At the political level, Bishop Dabre said, Hindu nationalist groups are trying “to hoist Hindu nationalism and consolidate the votes of the [Hindu] majority by using Christians as whipping boys.”

More than 80% of India's 1 billion people are Hindus while Christians account for 2.18%.

The bishop said the powerful Hindu elites find a “strong enemy in the Church's social work” among oppressed classes such as tribals and dalits (low castes treated as untouchables.)

“We have no problem with Christianity as long as it makes Indian society more just and egalitarian,” said Swami Agnivesh, a prominent Hindu reformist leader.

“We are extremely glad to hear that the mainstream churches are opposed to dubious conversions,” added the saffron-clad activist monk, who is the working president of the World Council of Arya Samaj, a Hindu reformist group. He also serves as chairman of the U.N. Trust Fund on Contemporary Forms of Slavery.

“I am all for conversion and it should be tolerated and promoted,” Agnivesh said, “if that would help people achieve a greater degree of self-respect and social justice.”

Controversial Conversions

But Hindu nationalist groups such as Vishwa Hindu Parishad, the World Hindu Council, do not share Agnivesh's reformist view.

“Christians have been all along indulging in questionable conversions,” said Vireshwar Dwivedi, Vishwa Hindu Parishad spokesman. “This is clear from the fact that Christians closed thousands of their schools in Tamil Nadu to protest a law that only bans conversions by fraud, force or inducement.”

Dwivedi also claimed that Christians’ fears of the law being misused to harass them were unfounded.

However, within weeks after the new legislation came into force, two conversion cases were blamed on Christian institutions in the state. After an investigation, police dismissed both complaints against the Christian schools as “motivated” by personal interests.

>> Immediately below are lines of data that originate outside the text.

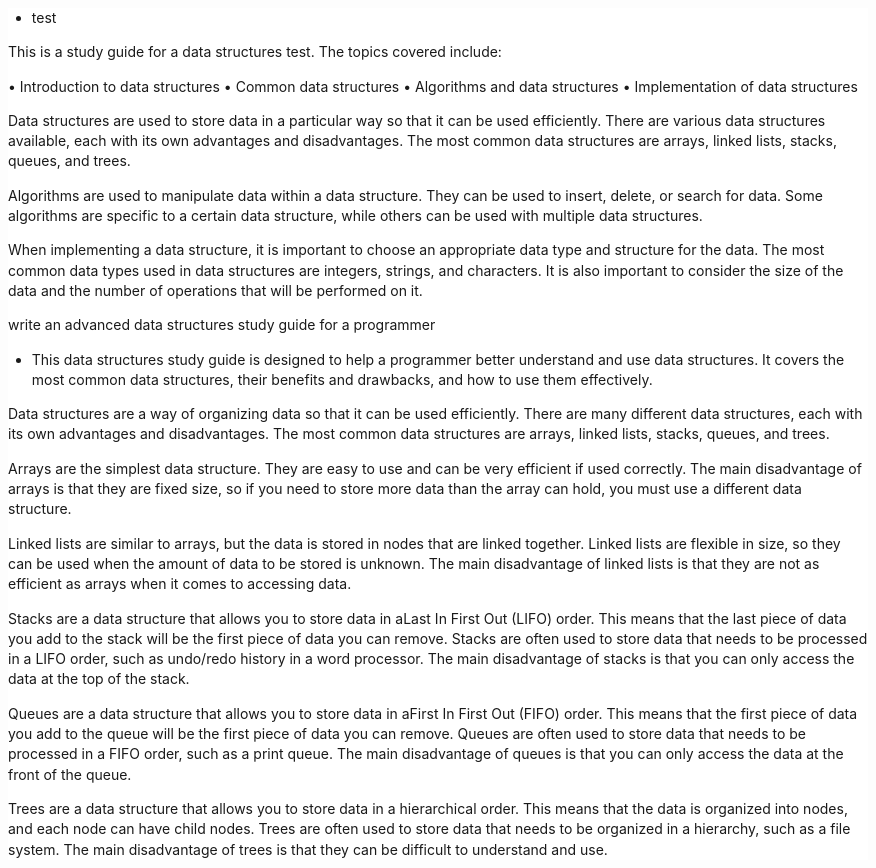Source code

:   + test

This is a study guide for a data structures test. The topics covered include:

• Introduction to data structures
• Common data structures
• Algorithms and data structures
• Implementation of data structures

Data structures are used to store data in a particular way so that it can be used efficiently. There are various data structures available, each with its own advantages and disadvantages. The most common data structures are arrays, linked lists, stacks, queues, and trees.

Algorithms are used to manipulate data within a data structure. They can be used to insert, delete, or search for data. Some algorithms are specific to a certain data structure, while others can be used with multiple data structures.

When implementing a data structure, it is important to choose an appropriate data type and structure for the data. The most common data types used in data structures are integers, strings, and characters. It is also important to consider the size of the data and the number of operations that will be performed on it.

write an advanced data structures study guide for a programmer

  + This data structures study guide is designed to help a programmer better understand and use data structures. It covers the most common data structures, their benefits and drawbacks, and how to use them effectively.

Data structures are a way of organizing data so that it can be used efficiently. There are many different data structures, each with its own advantages and disadvantages. The most common data structures are arrays, linked lists, stacks, queues, and trees.

Arrays are the simplest data structure. They are easy to use and can be very efficient if used correctly. The main disadvantage of arrays is that they are fixed size, so if you need to store more data than the array can hold, you must use a different data structure.

Linked lists are similar to arrays, but the data is stored in nodes that are linked together. Linked lists are flexible in size, so they can be used when the amount of data to be stored is unknown. The main disadvantage of linked lists is that they are not as efficient as arrays when it comes to accessing data.

Stacks are a data structure that allows you to store data in aLast In First Out (LIFO) order. This means that the last piece of data you add to the stack will be the first piece of data you can remove. Stacks are often used to store data that needs to be processed in a LIFO order, such as undo/redo history in a word processor. The main disadvantage of stacks is that you can only access the data at the top of the stack.

Queues are a data structure that allows you to store data in aFirst In First Out (FIFO) order. This means that the first piece of data you add to the queue will be the first piece of data you can remove. Queues are often used to store data that needs to be processed in a FIFO order, such as a print queue. The main disadvantage of queues is that you can only access the data at the front of the queue.

Trees are a data structure that allows you to store data in a hierarchical order. This means that the data is organized into nodes, and each node can have child nodes. Trees are often used to store data that needs to be organized in a hierarchy, such as a file system. The main disadvantage of trees is that they can be difficult to understand and use.
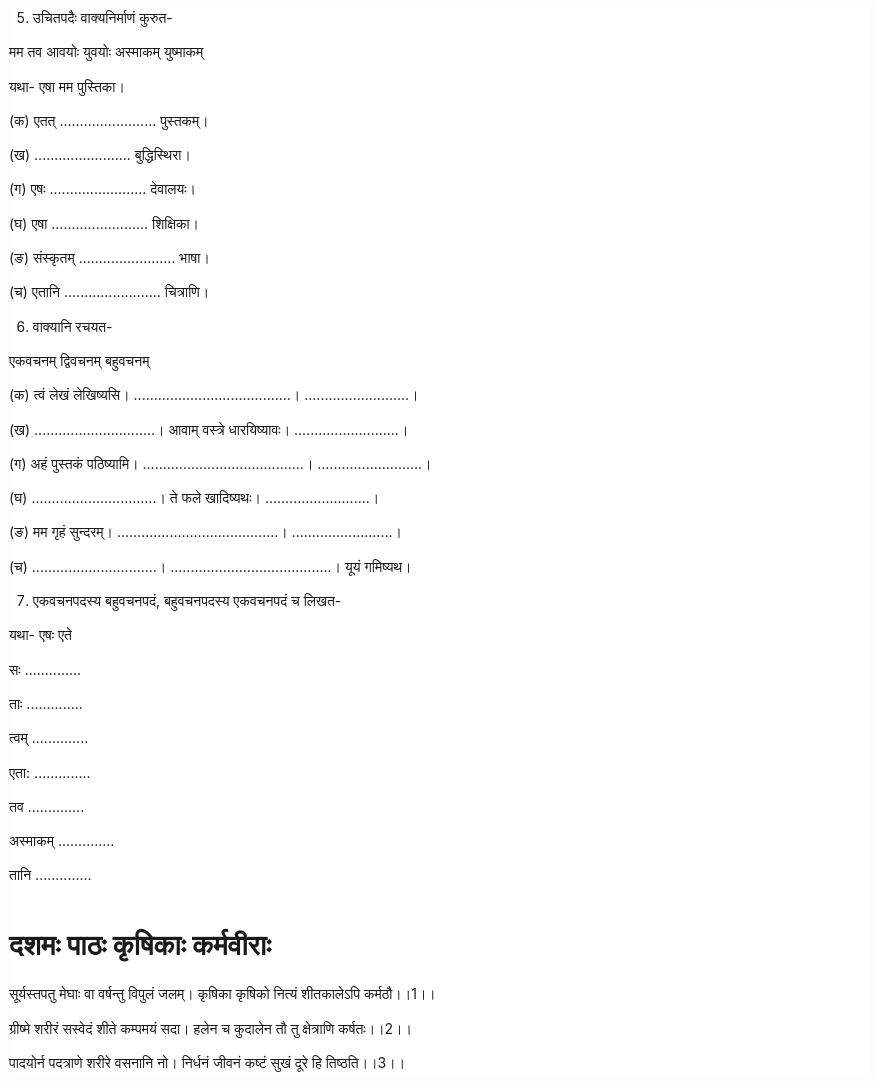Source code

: 
5. उचितपदैः वाक्यनिर्माणं कुरुत-

मम तव आवयोः युवयोः अस्माकम् युष्माकम्

यथा- एषा मम पुस्तिका।

(क) एतत् ........................ पुस्तकम्।

(ख) ........................ बुद्धिस्थिरा।

(ग) एषः ........................ देवालयः।

(घ) एषा ........................ शिक्षिका।

(ङ) संस्कृतम् ........................ भाषा।

(च) एतानि ........................ चित्राणि।

6. वाक्यानि रचयत-

एकवचनम् द्विवचनम् बहुवचनम्

(क) त्वं लेखं लेखिष्यसि। .......................................। ..........................।

(ख) ..............................। आवाम् वस्त्रे धारयिष्यावः। ..........................।

(ग) अहं पुस्तकं पठिष्यामि। ........................................। ..........................।

(घ) ...............................। ते फले खादिष्यथः। ..........................।

(ङ) मम गृहं सुन्दरम्। ........................................। .........................।

(च) ...............................। ........................................। यूयं गमिष्यथ।

7. एकवचनपदस्य बहुवचनपदं, बहुवचनपदस्य एकवचनपदं च लिखत-

यथा- एषः एते

सः ..............

ताः ..............

त्वम् ..............

एता: ..............

तव ..............

अस्माकम् ..............

तानि ..............

# दशमः पाठः कृषिकाः कर्मवीराः

सूर्यस्तपतु मेघाः वा वर्षन्तु विपुलं जलम्।
कृषिका कृषिको नित्यं शीतकालेऽपि कर्मठौ।।1।।

ग्रीष्मे शरीरं सस्वेदं शीते कम्पमयं सदा।
हलेन च कुदालेन तौ तु क्षेत्राणि कर्षतः।।2।।

पादयोर्न पदत्राणे शरीरे वसनानि नो।
निर्धनं जीवनं कष्टं सुखं दूरे हि तिष्ठति।।3।।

Though Dwivedi said groups like Vishwa Hindu Parishad have no problem if people change religion “out of conviction,” he failed to explain why entire Muslim families in the area often are forced to flee if a Hindu girl falls in love and marries a Muslim boy.

“These are all aberrations,” Dwivedi said.

However, John Dayal, a leading Christian activist in India, said that “such aberrations have become the norm” in states and areas under the control of the pro-Hindu Bharatiya Janata Party, which heads the federal coalition government.

“The conversion debate is a political ploy to demonize the minorities,” said Dayal, vice president of the All India Catholic Union and secretary-general of the All India Christian Council, an ecumenical lay Christian forum. “These very people who demand a law to ban conversions in fact have no respect for the rule of law, nor do they observe the statutes.”

To prove his point, Dayal cited the example of Dilip Singh Judeo, a Bharatiya Janata Party member of parliament who has been organizing “reconversion” ceremonies for two decades after intimidating tribal Christians in remote jungle tracts in central India.

The Freedom of Religion Act in Madhya Pradesh state has never been applied to Judeo, who hails from an erstwhile Hindu royal family, Dayal pointed out. And, even after Prime Minister Atal Behari Vajpayee appointed Judeo to his federal cabinet in January, Singh has said his government job will not prevent him from holding reconversion ceremonies in his strongholds.

“It is not conversion that bothers them [Hindu nationalists]. For them, this is an emotive issue to garner the votes of the Hindu majority,” added Dayal, who took up advocacy for the beleaguered Christian community after retiring as editor of a national daily.

“We will not be intimidated or threatened by this vicious campaign,” Bishop Dabre said. “The Church in India will stand up for what it believes is its mission and duty.”

Anto Akkara writes from New Delhi, India.